Answer these questions from the Poland at the 2024 Summer Paralympics summary below:
(a) How many competitors did Poland send, and in how many sports?
(b) Who were Poland's flag bearers?
(c) Where did Poland rank in the medal table, and how many medals did it win in total?
======== EXCERPTED TEXT ========
- Flag of Poland
- IPC code: POL
- NPC: Polish Paralympic Committee
- Website: www.paralympic.org.pl

in Paris, France August 28, 2024 – September 8, 2024
- Competitors: 53 in 12 sports
- Flag bearers: Lucyna Kornobys Maciej Lepiato
- Medals Ranked 16th: Gold 8 Silver 6 Bronze 9 Total 23

Summer Paralympics appearances (overview)
- 1972; 1976; 1980; 1984; 1988; 1992; 1996; 2000; 2004; 2008; 2012; 2016; 2020; 2024;

= Poland at the 2024 Summer Paralympics =

Poland competed at the 2024 Summer Paralympics in Paris, France, from 28 August to 8 September.
======== DATASET CONTENT ========
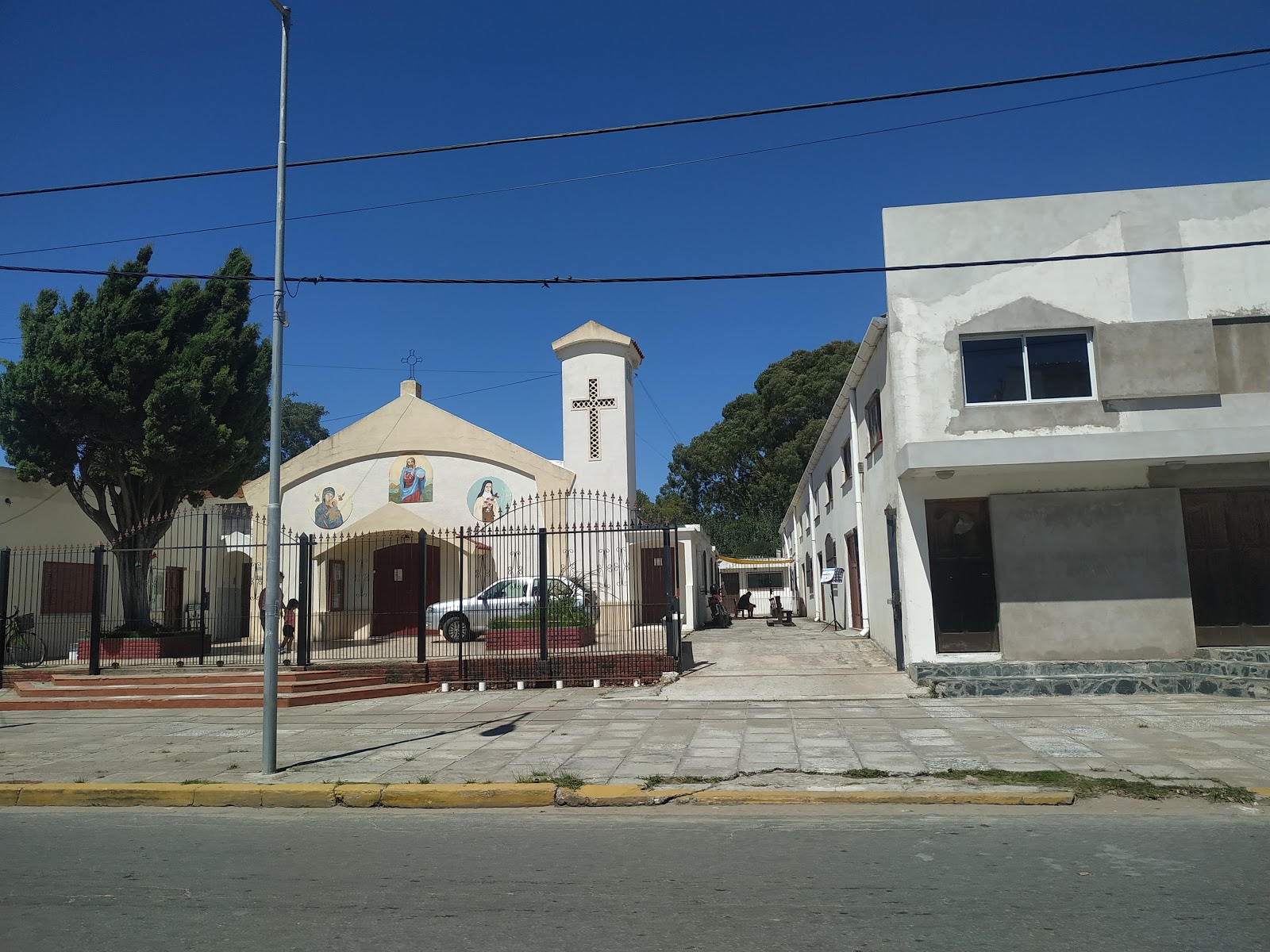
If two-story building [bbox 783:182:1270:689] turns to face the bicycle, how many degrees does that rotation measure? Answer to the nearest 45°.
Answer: approximately 90° to its right

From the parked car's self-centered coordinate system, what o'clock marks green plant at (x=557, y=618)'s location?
The green plant is roughly at 8 o'clock from the parked car.

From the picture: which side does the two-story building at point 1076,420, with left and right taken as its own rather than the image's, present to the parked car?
right

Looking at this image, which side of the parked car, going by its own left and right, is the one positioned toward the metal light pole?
left

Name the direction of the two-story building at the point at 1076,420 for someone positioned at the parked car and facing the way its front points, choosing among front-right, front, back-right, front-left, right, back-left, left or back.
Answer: back-left

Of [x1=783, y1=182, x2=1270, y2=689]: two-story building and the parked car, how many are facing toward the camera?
1

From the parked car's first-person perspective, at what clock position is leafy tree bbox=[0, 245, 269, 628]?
The leafy tree is roughly at 12 o'clock from the parked car.

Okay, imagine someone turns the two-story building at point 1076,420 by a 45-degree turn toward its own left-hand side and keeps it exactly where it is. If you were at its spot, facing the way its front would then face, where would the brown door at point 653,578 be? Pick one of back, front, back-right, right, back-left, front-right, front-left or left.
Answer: back

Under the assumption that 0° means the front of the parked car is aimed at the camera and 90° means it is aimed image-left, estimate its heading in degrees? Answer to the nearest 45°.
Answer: approximately 90°

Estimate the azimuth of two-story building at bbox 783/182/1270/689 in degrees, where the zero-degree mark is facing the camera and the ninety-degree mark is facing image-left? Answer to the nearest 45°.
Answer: approximately 0°
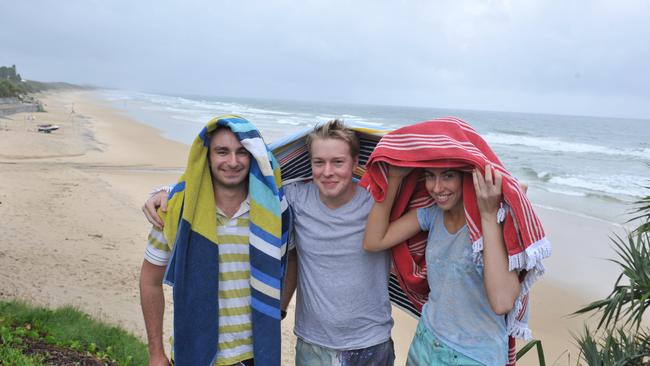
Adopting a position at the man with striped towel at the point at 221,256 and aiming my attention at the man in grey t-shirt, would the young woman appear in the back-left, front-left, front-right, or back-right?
front-right

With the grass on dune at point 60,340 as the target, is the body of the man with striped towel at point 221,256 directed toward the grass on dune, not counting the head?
no

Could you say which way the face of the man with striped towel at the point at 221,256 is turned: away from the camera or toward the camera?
toward the camera

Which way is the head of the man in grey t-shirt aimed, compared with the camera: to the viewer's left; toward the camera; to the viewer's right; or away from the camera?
toward the camera

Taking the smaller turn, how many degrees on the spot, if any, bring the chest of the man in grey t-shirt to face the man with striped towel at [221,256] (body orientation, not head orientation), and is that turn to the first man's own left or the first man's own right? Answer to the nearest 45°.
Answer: approximately 90° to the first man's own right

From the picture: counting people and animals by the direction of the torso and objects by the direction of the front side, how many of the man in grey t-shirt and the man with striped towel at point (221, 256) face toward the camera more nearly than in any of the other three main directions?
2

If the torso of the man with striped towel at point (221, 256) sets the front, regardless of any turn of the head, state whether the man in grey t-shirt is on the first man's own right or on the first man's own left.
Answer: on the first man's own left

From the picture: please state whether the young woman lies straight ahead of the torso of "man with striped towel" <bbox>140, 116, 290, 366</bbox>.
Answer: no

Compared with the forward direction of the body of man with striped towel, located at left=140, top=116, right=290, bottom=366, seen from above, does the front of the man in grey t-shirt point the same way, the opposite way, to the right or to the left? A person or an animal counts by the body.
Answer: the same way

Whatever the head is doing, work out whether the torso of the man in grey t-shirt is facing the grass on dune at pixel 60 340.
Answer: no

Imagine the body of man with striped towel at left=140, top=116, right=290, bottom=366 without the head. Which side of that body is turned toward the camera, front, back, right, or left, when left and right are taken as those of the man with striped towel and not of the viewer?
front
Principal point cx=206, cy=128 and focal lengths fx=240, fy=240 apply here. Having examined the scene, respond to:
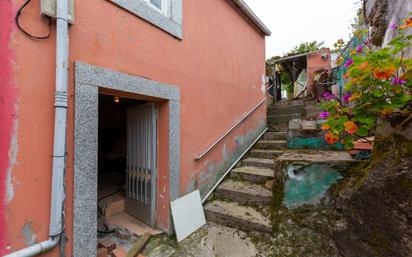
========
→ **RESULT OF THE TASK**:
(a) 53 competitors in 12 sports.
(b) Lucyna Kornobys and Maciej Lepiato.
(c) 16th, with 23 medals in total.